RAW DATA section start
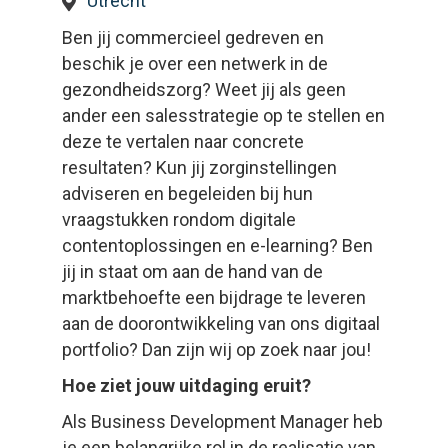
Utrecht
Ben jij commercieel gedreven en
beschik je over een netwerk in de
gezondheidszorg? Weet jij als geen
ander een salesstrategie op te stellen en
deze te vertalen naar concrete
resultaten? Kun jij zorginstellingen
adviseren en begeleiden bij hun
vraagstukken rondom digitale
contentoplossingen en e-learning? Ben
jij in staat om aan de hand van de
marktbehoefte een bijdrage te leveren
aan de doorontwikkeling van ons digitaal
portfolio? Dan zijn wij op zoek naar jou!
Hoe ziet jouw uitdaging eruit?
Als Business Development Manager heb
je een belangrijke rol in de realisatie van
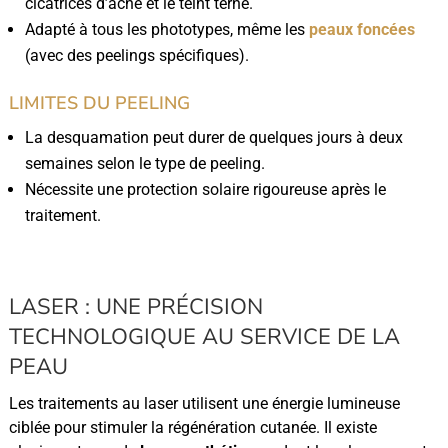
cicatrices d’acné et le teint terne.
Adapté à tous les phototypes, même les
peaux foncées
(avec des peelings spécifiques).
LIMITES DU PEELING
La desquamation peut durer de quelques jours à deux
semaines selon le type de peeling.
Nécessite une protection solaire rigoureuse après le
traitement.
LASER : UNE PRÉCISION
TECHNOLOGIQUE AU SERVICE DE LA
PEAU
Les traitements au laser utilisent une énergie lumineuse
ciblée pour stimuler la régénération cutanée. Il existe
RAW DATA section end
• _TASK_: Lay out as a Markdown table the part of the records that opens with the line containing "cicatrices d’acné et le teint terne." and closes at the end of the records, leaving out blank lines. Use two columns, "No." for the row number and "Text line" for the line itself.

• _OUTPUT BELOW_:
| No. | Text line |
|---|---|
| 1 | cicatrices d’acné et le teint terne. |
| 2 | Adapté à tous les phototypes, même les |
| 3 | peaux foncées |
| 4 | (avec des peelings spécifiques). |
| 5 | LIMITES DU PEELING |
| 6 | La desquamation peut durer de quelques jours à deux |
| 7 | semaines selon le type de peeling. |
| 8 | Nécessite une protection solaire rigoureuse après le |
| 9 | traitement. |
| 10 | LASER : UNE PRÉCISION |
| 11 | TECHNOLOGIQUE AU SERVICE DE LA |
| 12 | PEAU |
| 13 | Les traitements au laser utilisent une énergie lumineuse |
| 14 | ciblée pour stimuler la régénération cutanée. Il existe |